## TAREFAS
A: Segundo o texto para análise, entre que anos foi publicado o periódico Correio Mercantil?
B: Prossiga o texto para análise, sobre a vaidade no comando da Armada, a partir da última frase apresentada.

## TEXTO PARA ANÁLISE

Correio Mercantil foi um periódico brasileiro do século XIX (1848-1868), onde o grande Machado de Assis deu os seus primeiros passos. O PÁGINA UM solicitou o registo da marca para Portugal ao Instituto Nacional de Propriedade Industrial (INPI), cujo longo processo foi já concluído. No contexto da actual mercantilização da imprensa portuguesa, ‘contratar’ o protagonista do romance Memórias Póstumas de Brás Cubas para umas epístolas quinzenais pareceu-nos não somente conveniente como necessário. Nesta décima segunda edição, o piparote de Brás Cubas ‘quebra o costado’ à vaidade do Almirante Gouveia e Melo, que transforma cada operação rotineira numa cruzada épica.
Se os navios portassem alma, como supunha Aristóteles das plantas, é certo que muitas frotas desejariam antes naufragar no silêncio dos oceanos a serem comandadas por líderes cuja maior preocupação não é cumprir a derrota de um escalambrado navio, mas sim almejar a vitória de uma pose perfeita. A vaidade no comando das naus, ou dos submarinos, ou dos faróis, ou de toda a Armada, meus estimados leitores, é o escorbuto das marinhas; enquanto o verdadeiro rói somente as gengivas e articulações dos marinheiros, o segundo corrói a estrutura das esquadras.
Como testemunha póstuma de tantos egos desvairados, sinto-me compelido a narrar-vos a tragédia daqueles que, sobre ou sob as águas, se esmeram mais na fotogenia do que no leme, convertendo rotineiras missões marinhas em odes à sua própria vanglória terrena.

## REGISTOS FORNECIDOS
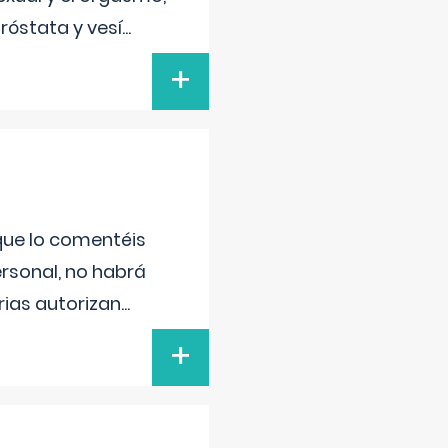
róstata y vesí
...
+
 que lo comentéis
ersonal, no habrá
ias autorizan
...
+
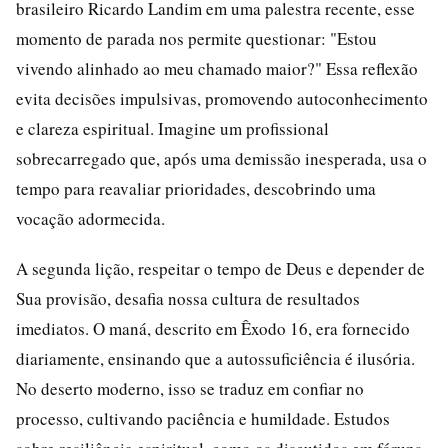
brasileiro Ricardo Landim em uma palestra recente, esse
momento de parada nos permite questionar: "Estou
vivendo alinhado ao meu chamado maior?" Essa reflexão
evita decisões impulsivas, promovendo autoconhecimento
e clareza espiritual. Imagine um profissional
sobrecarregado que, após uma demissão inesperada, usa o
tempo para reavaliar prioridades, descobrindo uma
vocação adormecida.
A segunda lição, respeitar o tempo de Deus e depender de
Sua provisão, desafia nossa cultura de resultados
imediatos. O maná, descrito em Êxodo 16, era fornecido
diariamente, ensinando que a autossuficiência é ilusória.
No deserto moderno, isso se traduz em confiar no
processo, cultivando paciência e humildade. Estudos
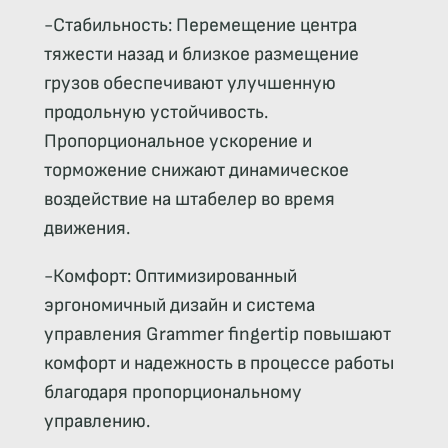
-Стабильность: Перемещение центра
тяжести назад и близкое размещение
грузов обеспечивают улучшенную
продольную устойчивость.
Пропорциональное ускорение и
торможение снижают динамическое
воздействие на штабелер во время
движения.
-Комфорт: Оптимизированный
эргономичный дизайн и система
управления Grammer fingertip повышают
комфорт и надежность в процессе работы
благодаря пропорциональному
управлению.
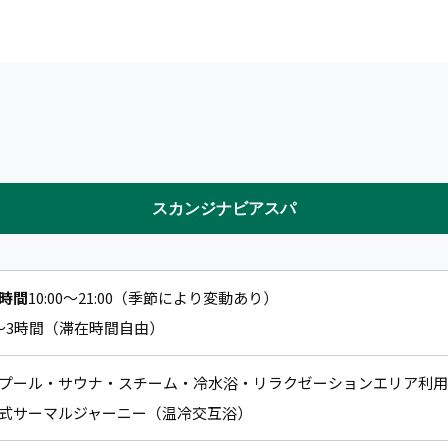
スカンジナビアスパ
時間
10:00〜21:00（季節により変動あり）
〜3時間（滞在時間自由）
プール・サウナ・スチーム・冷水浴・リラクゼーションエリア利用
式サーマルジャーニー（温冷交互浴）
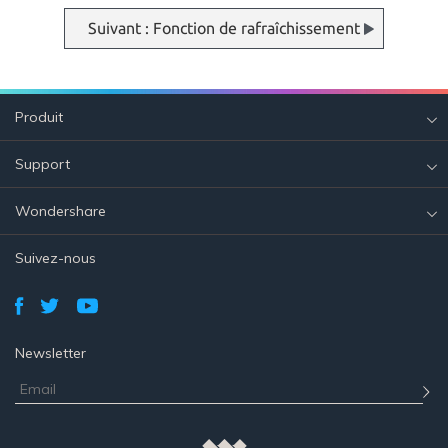
Suivant : Fonction de rafraîchissement
Produit
Support
Wondershare
Suivez-nous
Newsletter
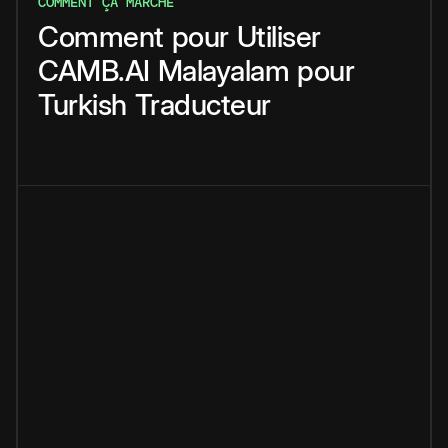
COMMENT ÇA MARCHE
Comment
pour
Utiliser
CAMB.AI
Malayalam
pour
Turkish
Traducteur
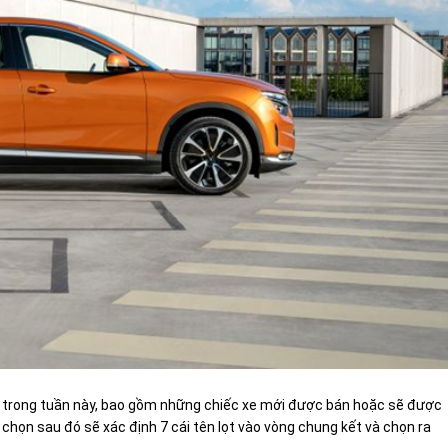
 trong tuần này, bao gồm những chiếc xe mới được bán hoặc sẽ được
 chọn sau đó sẽ xác định 7 cái tên lọt vào vòng chung kết và chọn ra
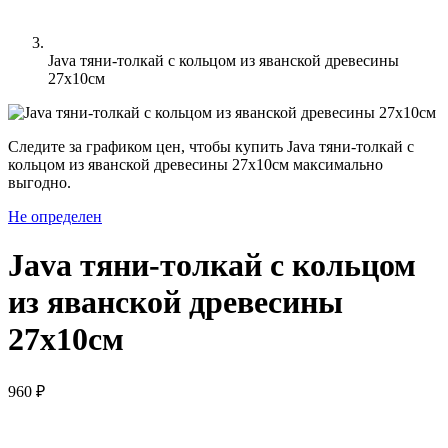
Java тяни-толкай c кольцом из яванской древесины
27х10см
Следите за графиком цен, чтобы купить Java тяни-толкай c
кольцом из яванской древесины 27х10см максимально
выгодно.
Не определен
Java тяни-толкай c кольцом
из яванской древесины
27х10см
960 ₽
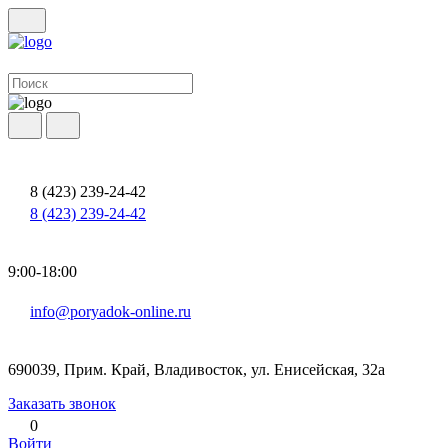
8 (423) 239-24-42
8 (423) 239-24-42
9:00-18:00
info@poryadok-online.ru
690039, Прим. Край, Владивосток, ул. Енисейская, 32а
Заказать звонок
0
Войти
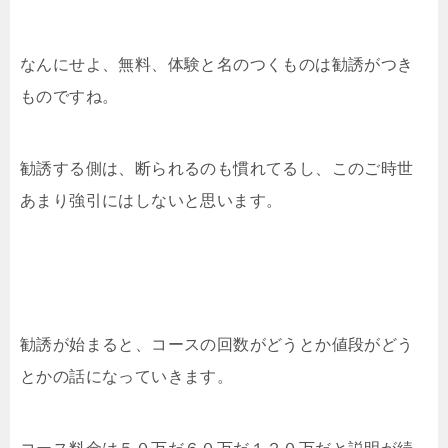
なんにせよ、無料、体験と名のつくものは勧誘がつき
ものですね。
勧誘する側は、断られるのも慣れてるし、このご時世
あまり強引にはしないと思います。
勧誘が始まると、コースの回数がどうとか値段がどう
とかの話になっていきます。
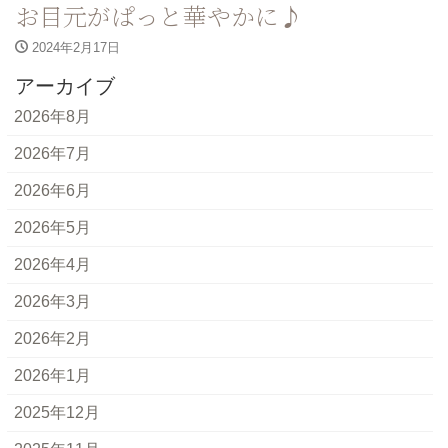
お目元がぱっと華やかに♪
2024年2月17日
アーカイブ
2026年8月
2026年7月
2026年6月
2026年5月
2026年4月
2026年3月
2026年2月
2026年1月
2025年12月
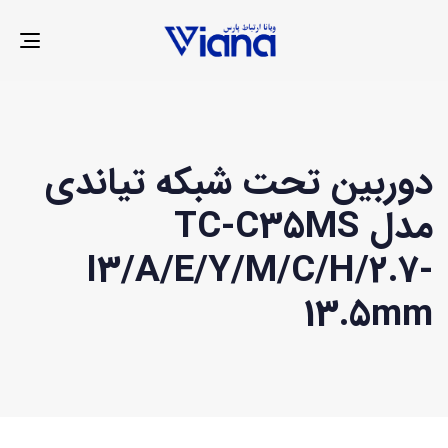
LE
ION
دوربین تحت شبکه تیاندی
مدل TC-C35MS
I3/A/E/Y/M/C/H/2.7-
13.5mm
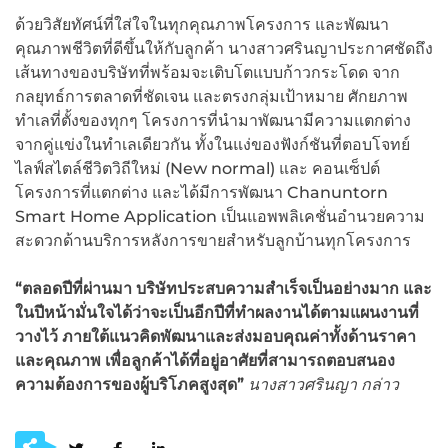
ด้วยวิสัยทัศน์ที่ใส่ใจในทุกคุณภาพโครงการ และพัฒนา
คุณภาพชีวิตที่ดีขึ้นให้กับลูกค้า นางสาวศรินญาประกาศชัดถึง
เส้นทางของบริษัทที่พร้อมจะเติบโตแบบก้าวกระโดด จาก
กลยุทธ์การตลาดที่ชัดเจน และตรงกลุ่มเป้าหมาย ศักยภาพ
ทำเลที่ตั้งของทุกๆ โครงการที่นำมาพัฒนามีความแตกต่าง
จากคู่แข่งในทำเลเดียวกัน ทั้งในแง่ของฟังก์ชันที่ตอบโจทย์
ไลฟ์สไตล์ชีวิตวิถีใหม่ (New normal) และ คอนเซ็ปต์
โครงการที่แตกต่าง และได้มีการพัฒนา Chanuntorn
Smart Home Application เป็นแอพพลิเคชั่นอำนวยความ
สะดวกด้านบริการหลังการขายสำหรับลูกบ้านทุกโครงการ
“ตลอดปีที่ผ่านมา บริษัทประสบความสำเร็จเป็นอย่างมาก และ
ในปีหน้ามั่นใจได้ว่าจะเป็นอีกปีที่ทำผลงานได้ตามแผนงานที่
วางไว้ ภายใต้แนวคิดพัฒนาและส่งมอบคุณค่าทั้งด้านราคา
และคุณภาพ เพื่อลูกค้าได้ที่อยู่อาศัยที่สามารถตอบสนอง
ความต้องการของผู้บริโภคสูงสุด”
นางสาวศรินญา กล่าว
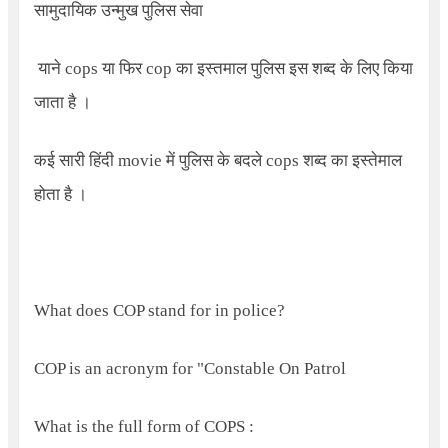
सामुदायिक उन्मुख पुलिस सेवा
याने
cops
या फिर
cop
का इस्तमाल पुलिस इस शब्द के लिए किया
जाता है ।
कई सारी हिंदी
movie
में पुलिस के बदले
cops
शब्द का इस्तेमाल
होता है ।
What does COP stand for in police?
COP is an acronym for "Constable On Patrol
What is the full form of COPS :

## RESPOSTAS ÀS TAREFAS
A: Entre 1848 e 1868.

B:
Há géneros diversos de Narcisos em fluidos aquosos, todos figuras mais deploráveis do que a daquele que fez perder a ninfa Eco. Um dos mais patéticos que me surge em memória é o Narciso de Alto Mar. Uma visão magnífica da inutilidade. Rodeado por um oceano sem fim, lançado na vastidão de um palco que jamais requereu assistir ao seu espectáculo, esse tipo de Narciso descobre sempre que, afinal, as pelágicas águas não foram concebidas para o adorar. É que o mar, com sua vastidão preguiçosa, não reflecte como um cristalino lago ou umas poças saídas do marulho à beira-mar. Impacientes, por vezes em vagas, as ondas movem-se sem prestar vassalagem nem quitar pedágio ao nosso pobre narcisista. Ele ainda se debruça sobre a proa, olhos ansiosos na cachola, para se reflectir, mas o mar, debochado, lhe devolve somente espuma na tromba. Este Narciso, na sua barca de orgulho, sente cada onda como um insulto, uma conspiração contra a sua contemplação, ignorando que o mar nem se queda por caprichos humanos. Enquanto ele se lamenta pela ausência da efígie, o oceano continua o seu eterno trabalho de existir, sem o menor interesse por feições ou egos. O oceano não é plateia; é abismo.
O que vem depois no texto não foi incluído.